I had MLB Network on as background noise a few weeks ago and perked up when I heard the word "Padres", much like a dog hearing a can opener puncturing an Alpo container. When I glanced over, I was pleased to see fellow West Virginian Jon Adkins on the screen. Unfortunately, they were showing him giving up a pair of homers in the infamous September 18, 2006 game when the Dodgers led off the bottom of the ninth with four consecutive homers to tie it up. Funny how that goes; a guy has a great season and only gives up three home runs all year but because of the freaky timing of two of them he gets depicted as a goat of sorts on national television seven years later. It's worth noting that the shots he surrendered were to perennial All-Star and former MVP Jeff Kent, who hit 376 more, and J.D. Drew, who was no slouch with the bat himself. Of course we wouldn't be talking about any of this if the next guy in from the 'pen hadn't given up two more home runs. That guy was future Hall of Famer Trevor Hoffman, which just goes to show that this sort of thing can happen to anyone. Well, anyone good enough to make it to the majors, that is.

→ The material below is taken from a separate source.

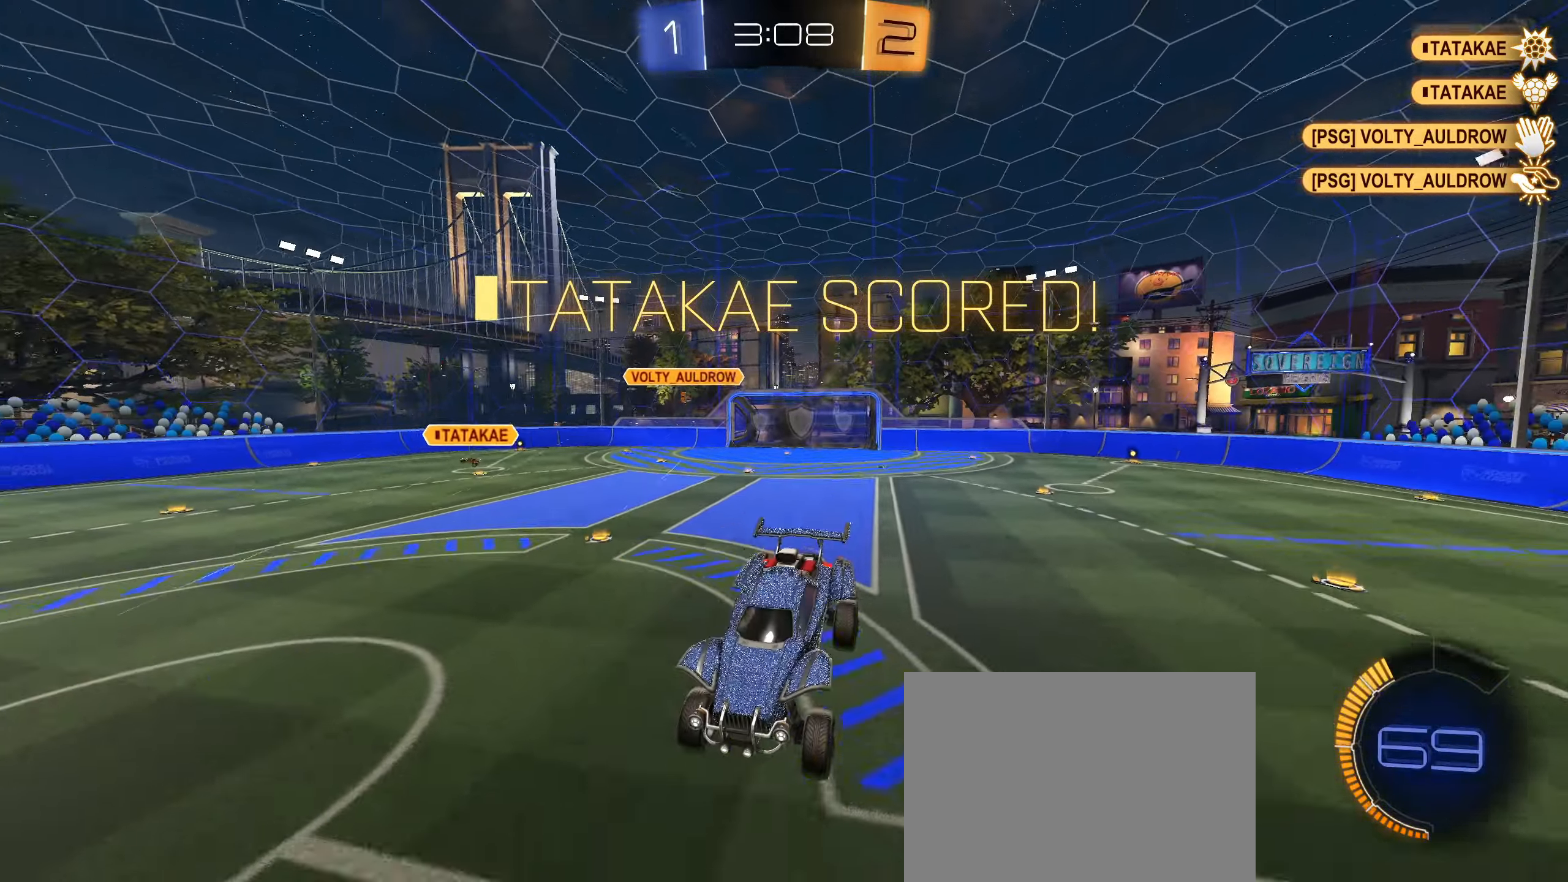
{"buttons": ["R2"], "left_stick": "center", "right_stick": "center", "events": [[316, "R2", "down"]]}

Aside from that appearance, Adkins was beyond solid coming out of the bullpen for Bruce Bochy that year. The former Oklahoma State Cowboy had the best year of his career, putting up an ERA under 4 in 54.1 innings over 55 games. He came over as a free agent from the White Sox and compiled a 2-1 record with eight holds. That one loss came on a walkoff single to Matt Holliday in Adkins's first appearance in navy and sand, but it was mostly smooth sailing from then on. His first win as a Padre came over the Giants in the first game of a doubleheader on July 1. He came in for Mike Thompson in the top of the seventh and retired two batters to end the threat. His second win came three weeks later, also against the Giants; he pitched a scoreless tenth and eleventh innings. Interestingly, a young jackass by the name of Brian Wilson took the loss in both games, and of course Trevor got the save in each of them.
After the season, the Padres sent Adkins and Ben Johnson to the Mets for Royce Ring and Heath Bell, much to my disappointment. I'd been a fan of Adkins since back in his White Sox days -- I keep tabs on players from my home state, which is a lot easier for me to do than it is for you Californians -- and had been thrilled when my favorite team snagged him up. It worked out well for the Padres, though, so I can't complain too much. It did pave the way for Adkins to eventually pitch for the Reds, which is the dream for just about every boy growing up in or around Wayne, WV. At least it was the dream for both of my friends who are from Wayne, which is incidentally about 13 miles as the crow flies from where I'm presently typing this. One of them grew up to be a respected local businessman, and the other became a junkie, but one thing they have in common is that they both admire and are jealous of Jon Adkins. After all, he's the one who made it.
Also born on this day was some guy who played for the old PCL Padres back in the 1930s. His name was Theodore Samuel Williams. He went on to become a fighter pilot; I'm not sure if he played any baseball anywhere else or not.